97 Die Fortsetzung des Briefwechsels zwischen Hans Purrmann und Karl Ernst Osthaus 1917 bis 1919
116 Verwendete und weiterführende Literatur
118 Register
120 Impressum
Grußwort ‒ Hans Purrmann Archiv
Dievorliegende Edition erweitert anhand neu aufgefundener Briefe die Kenntnisse über die Beziehung Hans Purrmanns zum Sammler und Mäzen Karl Ernst Osthaus, ebenso wie zu dessen Mentor und Freund, dem französischen Maler Henri Matisse. Daher der titelgebende Ausruf von Purrmann in einem Brief an Osthaus 1908: »Matisse kommt mir vor wie vom Himmel«. Die Publikation vertieft die Einsichten in das Paris von der Jahrhundertwende bis zum Ersten Weltkrieg, in die Verhältnisse innerhalb des Zirkels um Matisse, insbesondere der von Purrmann mitbegründeten Académie Matisse (1908‒1910), sowie in die moderne Sammlungsgeschichte. Die Korrespondenz beleuchtet zudem Purrmanns selbstlosen Einsatz für den damals in Deutschland noch kaum bekannten Fauvisten Matisse, welcher dem Berliner Kunsthändler Paul Cassirer ein Ärgernis war: »Ich habe […] ein derartiges Managertum noch nicht erlebt«, beschwerte sich dieser 1909. Neben der Tatsache, dass Osthaus ein potenter Sammler der Avantgarde war, der zudem seine Vision eines modernen Museums 1902 in Hagen verwirklichte, wird auch das Faktum magisch gewirkt haben, dass er den Urvater der Moderne, Paul Cézanne, in Aix-en-Provence besuchen und einen persönlichen Zugang zu dem als schwierig geltenden Maler finden konnte. Davon zeugt eine inzwischen legendäre Fotografie, welche Gertrud Osthaus im April 1906, ein halbes Jahr vor dem Tod des betagten Meisters, vor dessen Ateliertür machte (2005 erstmals von Rainer Stamm publiziert). Möglicherweise nicht zufällig setzt die erhaltene Korrespondenz während der großen Cézanne-Retrospektive ein, die im Herbst 1907 im Rahmen des Pariser Salon d’Automne stattfand, wo auch Bilder von Matisse ausgestellt waren. Der Briefwechsel legt nahe, dass Purrmann Osthaus zu seinem ersten Ankauf eines Gemäldes von Matisse angeregt haben könnte. Um Bilder Purrmanns, wie nun ebenfalls aus dem Briefwechsel hervorgeht, bemühte sich der Sammler in den Jahren 1917 bis 1919 vergeblich.
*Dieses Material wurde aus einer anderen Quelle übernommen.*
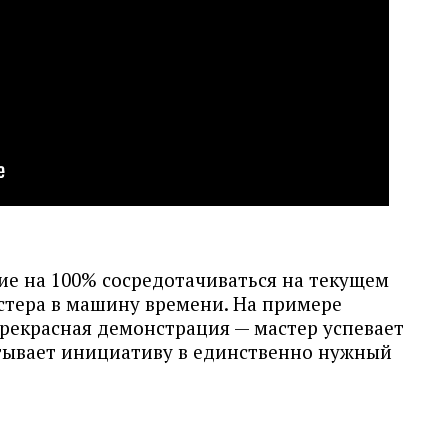
ие на 100% сосредотачиваться на текущем
тера в машину времени. На примере
екрасная демонстрация — мастер успевает
атывает инициативу в единственно нужный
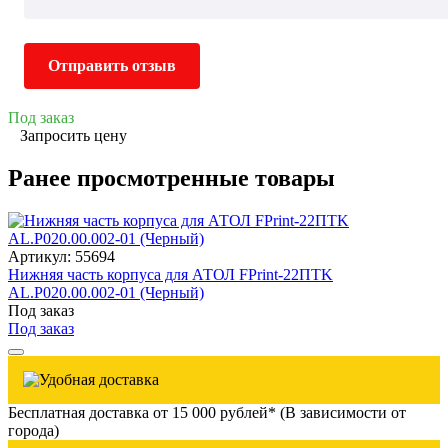
Отправить отзыв
Под заказ
Запросить цену
Ранее просмотренные товары
Артикул: 55694
Нижняя часть корпуса для АТОЛ FPrint-22ПТK
AL.P020.00.002-01 (Черный)
Под заказ
Под заказ
Бесплатная доставка от 15 000 рублей* (В зависимости от
города)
Die Edition erweitert wiederum die Quellenbasis zu Hans Purrmanns Leben und Werk. Eine erste Sammlung von Texten und Briefauszügen des
Malers wurde 1961 von Barbara und Erhard Göpel veröffentlicht. Es folgten in der vom Hans Purrmann Archiv begründeten Reihe »Edition Purrmann Briefe« der Briefwechsel mit dem Schriftsteller Hermann Hesse (2011), mit dem Jugendfreund und Dichter Wilhelm Wittmann (2013), mit Purrmanns Ehefrau, der Malerin Mathilde Vollmoeller (zwei Bände, 2019/2020), mit dem bedeutenden Berliner Kunstkritiker Karl Scheffler (2021) sowie zuletzt mit dem pfälzischen Kulturpolitiker Willibald Gänger (2022).
Für den nun siebten Band der »Edition Purrmann Briefe« ist an erster Stelle den Autoren Rainer Stamm und Gloria Köpnick zu danken. Nach mehrjähriger Forschungsarbeit haben sie unsere Archiv-Reihe mit einer herausragenden Edition bereichert. Die Publikation scheint gleichsam aus ihrer 2022 erschienenen Biografie Karl Ernst und Gertrud Osthaus. Die Gründer des Folkwang-Museums und ihre Welt erwachsen zu sein und fußt ferner auf ihren zahlreichen weiteren Veröffentlichungen zum Hagener Museumsgründer sowie zur Kunst der Moderne.
Das Hans Purrmann Archiv ist darüber hinaus den Nachkommen des Künstlers für ihre Unterstützung dieser Publikation zu großem Dank verpflichtet, insbesondere der Hans Purrmann Stiftung unter dem Vorsitz von Regina Hesselberger-Purrmann sowie der Erbengemeinschaft nach Dr. Robert Purrmann. Der Rudolf-August Oetker-Stiftung in Bielefeld und ihrer Vorständin Birgit Sander ist für die erneute großzügige Förderung Dank zu sagen, die die Drucklegung erst ermöglicht hat. In diesem Sinne sei ebenfalls der Kulturstiftung Speyer und ihrem Vorsitzenden Peter Eichhorn für ihre Unterstützung gedankt. Ein besonderer Dank gilt Pablo Schneider und Imke Wartenberg vom Deutschen Kunstverlag sowie Rudolf Winterstein und Edgar Endl für ihre engagierte Begleitung der Buchproduktion.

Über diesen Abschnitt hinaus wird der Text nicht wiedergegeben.